We are remodeling a mobile home. The home originally had wallpaper covered drywall which I liked fine for a mobile home. We would like to go back with the same size 3/8 drywall but do not want to spend the time to finish the drywall. Can we hang it backward (to avoid the beveled edges), paint and use strip moulding to cover vertical joints?


----------



## user1007 (Sep 23, 2009)

You don't want to hang drywall backward. Are you trying to skip mudding and taping it?:no::no:


----------



## DangerMouse (Jul 17, 2008)

AmberAll said:


> Can we hang it backward (to avoid the beveled edges), paint and use strip moulding to cover vertical joints?


Yes, of course you can! It's YOUR home, right? 

As to whether it's recommended, that's another story for numerous/various reasons. You'll be much better off doing it the correct way.

DM


----------



## AmberAll (Nov 13, 2011)

Thank you both for your input. I was told that finished drywall in a mobile home usually cracks over time. That said, my only other option would be wall paneling which I've never been crazy about. Is there any type of drywall that does not have beveled edges? The type drywall that was in the home is very difficult to find with so many mobile home manufacturers now out of business. The places I have found that do have it are more than 3 hours away and none of them has enough to do the entire home. Any suggestions are greatly appreciated.


----------



## user1007 (Sep 23, 2009)

Might see what options a boatyard has these days. I have not restored one in a long time but the materials I used way back when should adapt nicely to your mobile home. Not sure about meeting fire codes though. And insulation was not a major issue.


----------



## Bud Cline (Mar 12, 2006)

Vinyl-clad drywall is available as a commercial product and has square corners but it is 5/8" thick. Used in office buildings and the like.
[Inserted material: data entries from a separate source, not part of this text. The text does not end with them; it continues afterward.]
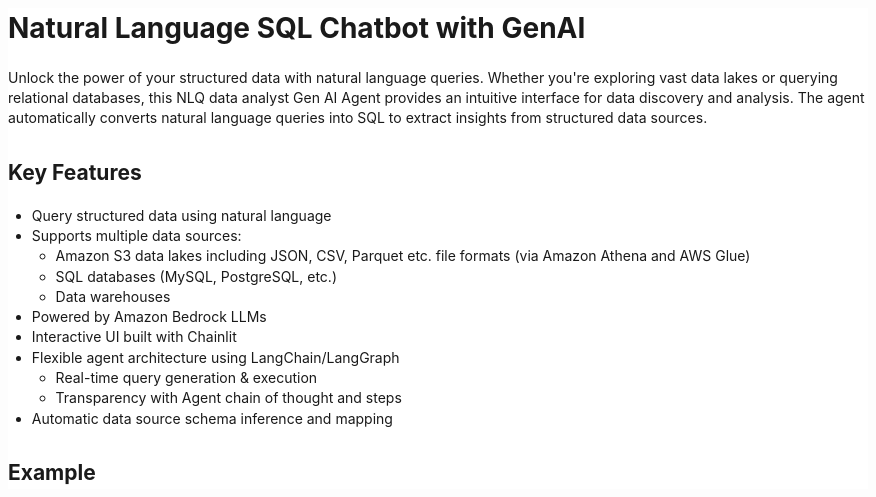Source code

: # Natural Language SQL Chatbot with GenAI

Unlock the power of your structured data with natural language queries. Whether you're exploring vast data lakes or querying relational databases, this NLQ data analyst Gen AI Agent provides an intuitive interface for data discovery and analysis.
The agent automatically converts natural language queries into SQL to extract insights from structured data sources.

## Key Features

- Query structured data using natural language
- Supports multiple data sources:
  - Amazon S3 data lakes including JSON, CSV, Parquet etc. file formats (via Amazon Athena and AWS Glue)
  - SQL databases (MySQL, PostgreSQL, etc.)
  - Data warehouses
- Powered by Amazon Bedrock LLMs
- Interactive UI built with Chainlit
- Flexible agent architecture using LangChain/LangGraph
    - Real-time query generation & execution
    - Transparency with Agent chain of thought and steps
- Automatic data source schema inference and mapping


## Example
I'll never understand why people are always trying to re-invent the wheel.


----------



## Gary in WA (Mar 11, 2009)

If you go with other than drywall, keep this in mind: http://publicecodes.citation.com/icod/irc/2009/icod_irc_2009_7_sec002_par017.htm

A vinyl wall covering will act as a vapor barrier, be sure the cavity can dry to the outside if used.


Gary


----------



## ben's plumbing (Oct 6, 2011)

you could hang it the right way and use a bigger molding to cover beveled joints or just cover the center of the bevel leaving the rest of the joint for added accent.???????????paint and be done no finish work?????????????


----------